This is the sixth installation of a promised series of articles on what veterans have endured. This is the last in a series of articles that deals with life as a radar flight controller in Vietnam. Again I ask my readers to compare this one individual’s experience with those of bureaucrats who did not have their retirement benefits cut. Readers should note that the civilians that I am talking about do not feel that their retirement benefits are generous—this and a second view are available on the website
Some people were sacrificed because of stupidity on the local level because of squabbles between Eastern and Western Air Rescue. Others were sacrificed because of fear of making a decision that could cause an international incident involving the Red Chinese. One such incident took place around May, June, or July of 1967. Chinese fighters flying from Hainan Island shot down two US Navy flyers under my direct control. This incident would surface again in my life in 1992, when I was stationed in Panama, and involved conspiracy and cover-up. I have deeply regretted not keeping a daily journal while I was in Vietnam. We weren’t just in a war against North Vietnam and their cronies in Laos and Cambodia; we were fighting a war against Washington D.C. We were blind to the capabilities, tactics, and strategies of our enemies. We relied on our superior technology. Doesn’t this seem familiar to what is currently taking place in Southwest Asia today?
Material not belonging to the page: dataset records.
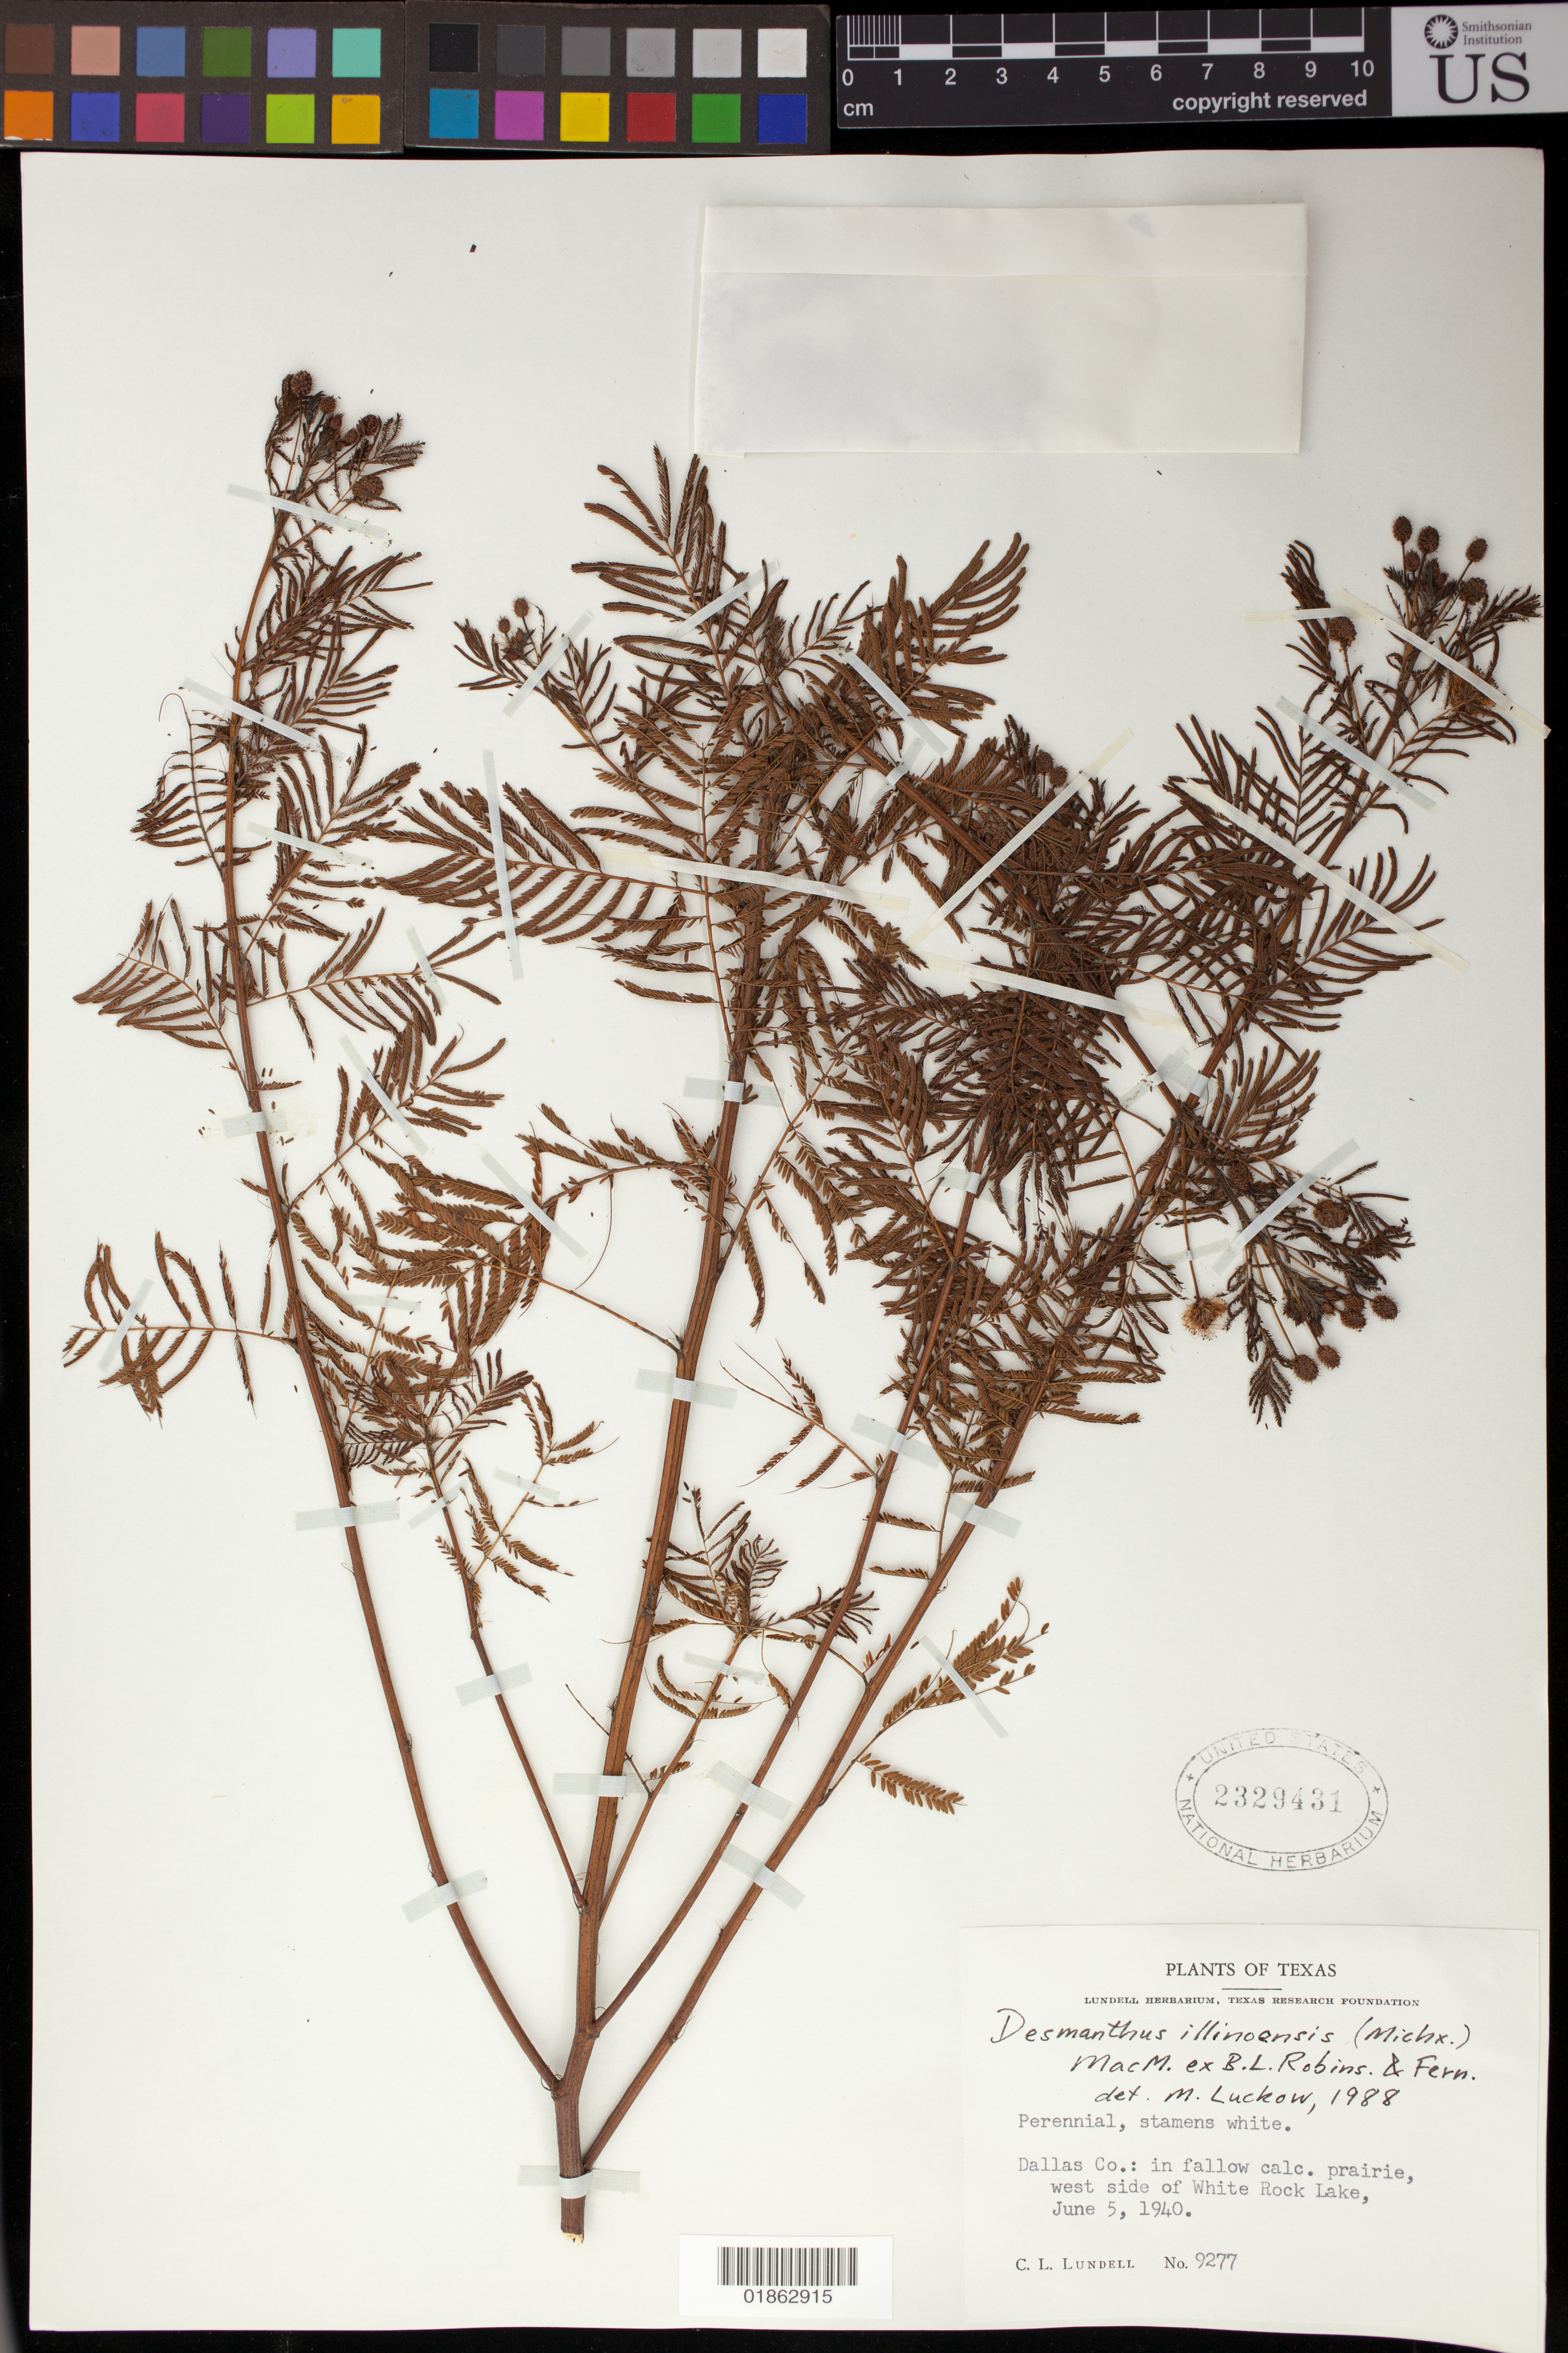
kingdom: Plantae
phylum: Tracheophyta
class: Magnoliopsida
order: Fabales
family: Fabaceae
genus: Desmanthus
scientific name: Desmanthus illinoensis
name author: (Michx.) MacMill.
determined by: Luckow, M. A.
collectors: C. L. Lundell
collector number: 9277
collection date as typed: June 5, 1940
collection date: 1940-06-05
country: United States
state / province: Texas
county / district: Dallas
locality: West side of White Rock Lake.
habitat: In fallow cal. prairie.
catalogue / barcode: US 2329431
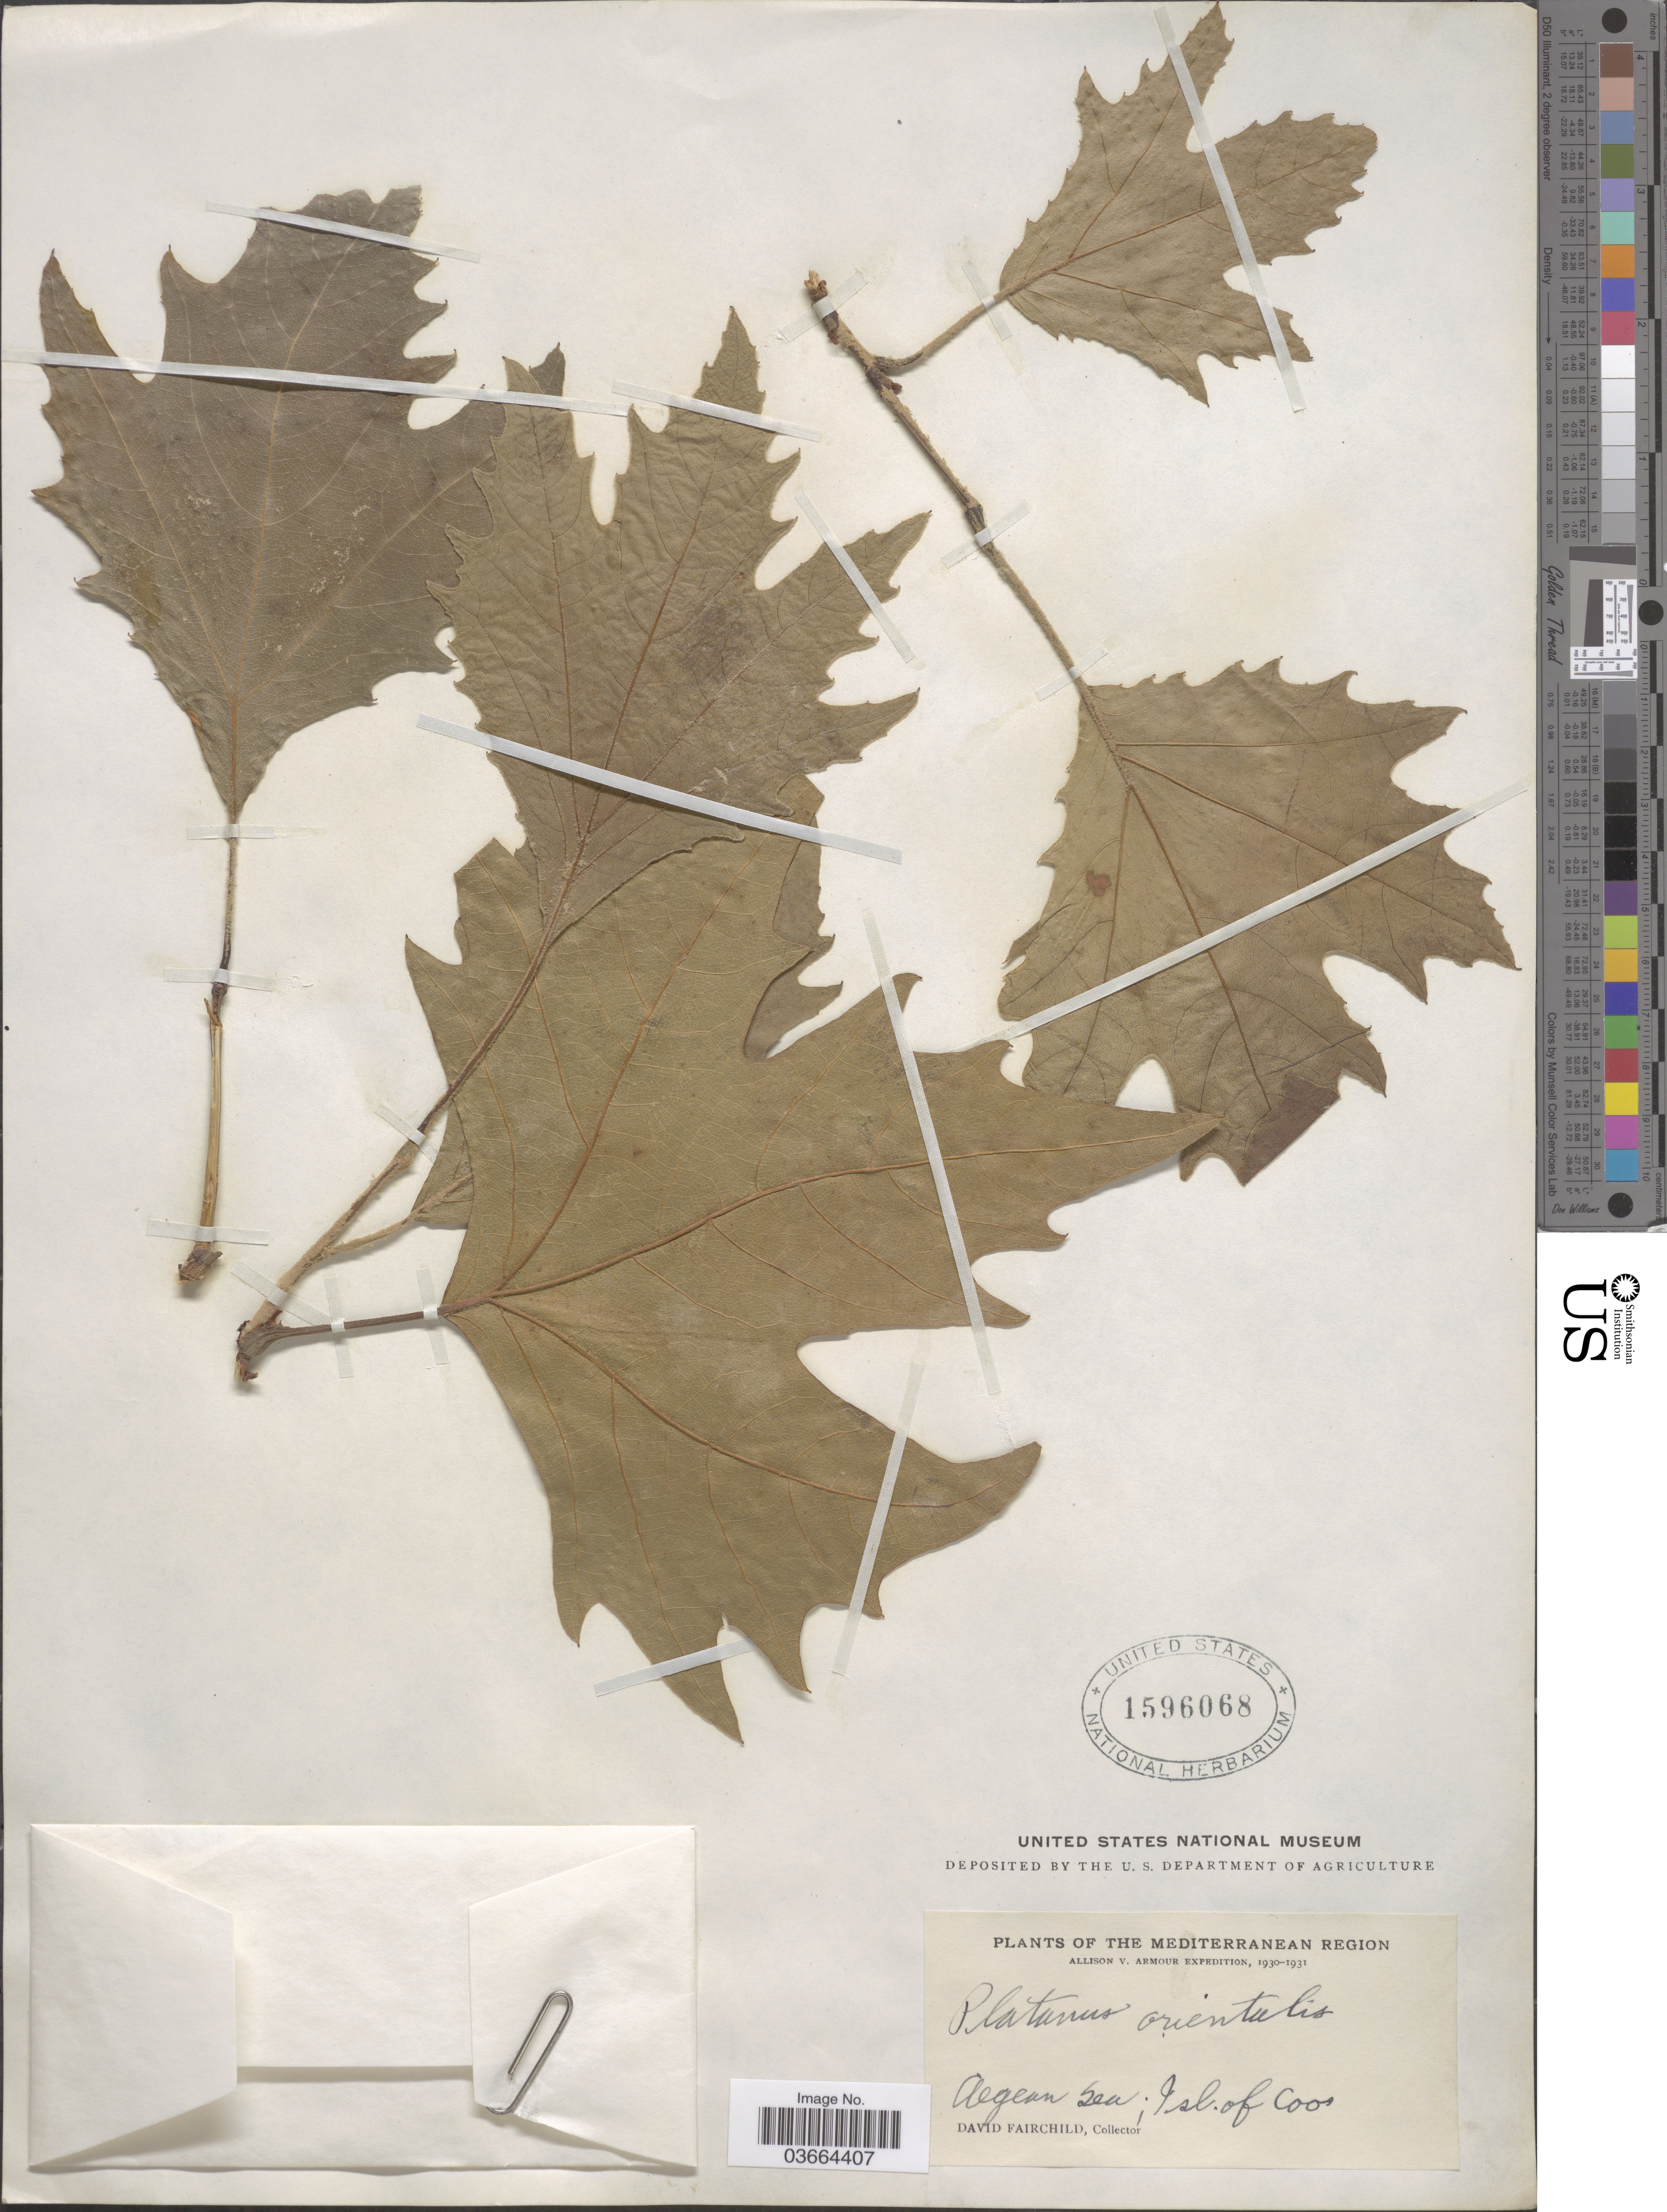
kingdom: Plantae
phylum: Tracheophyta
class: Magnoliopsida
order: Proteales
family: Platanaceae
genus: Platanus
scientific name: Platanus orientalis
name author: L.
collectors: D. Fairchild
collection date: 1930/1931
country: Greece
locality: The Mediterranean Region. Aegean Sea; Isl. of Coos.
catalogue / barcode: US 1596068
I just don’t want to write anymore about specific events. I could barf up for my reader what happened with Muskrat 01, the marines on the “Rock pile” during the winter monsoon who had run out of ammo, Flying Tigers airlines, and many others who have escaped into the deep neurons of my brain. Suffice it to say, this war really sucked and it was a daily time of suppressed grief and guilt. I guess that I must tell you that just prior to leaving Vietnam, I read in the 7th Air force newspaper that my alter-ego, the striking USAF Para Rescue Sergeant had both legs cut off by NVA machine guns when he went to rescue a downed pilot near the DMZ. I couldn’t wait to get out of there, but I also felt guilty about leaving. I just hadn’t done enough. I owed these brave men far more and I felt that I just had not delivered. I had to do more even though I had given it my all.
Listening and watching our planes go down on a daily basis left an indelible mark on my very soul. I hated what our “Paper Tiger” nation had become. Politicians were sacrificing the best of our nation. Fools had completely castrated our military leadership. We could have easily defeated this foe, but politicians used a proud and competent military as a political tool. The psycho-sociologic make up of the American people would not support a long-term no win conflict. Americans need to see immediate results or they lose heart quickly. We were exactly what Chairman Mao said about us, “Paper Tigers”. I was ashamed and very angry. So, it was time to start “Operation Self-destruct”.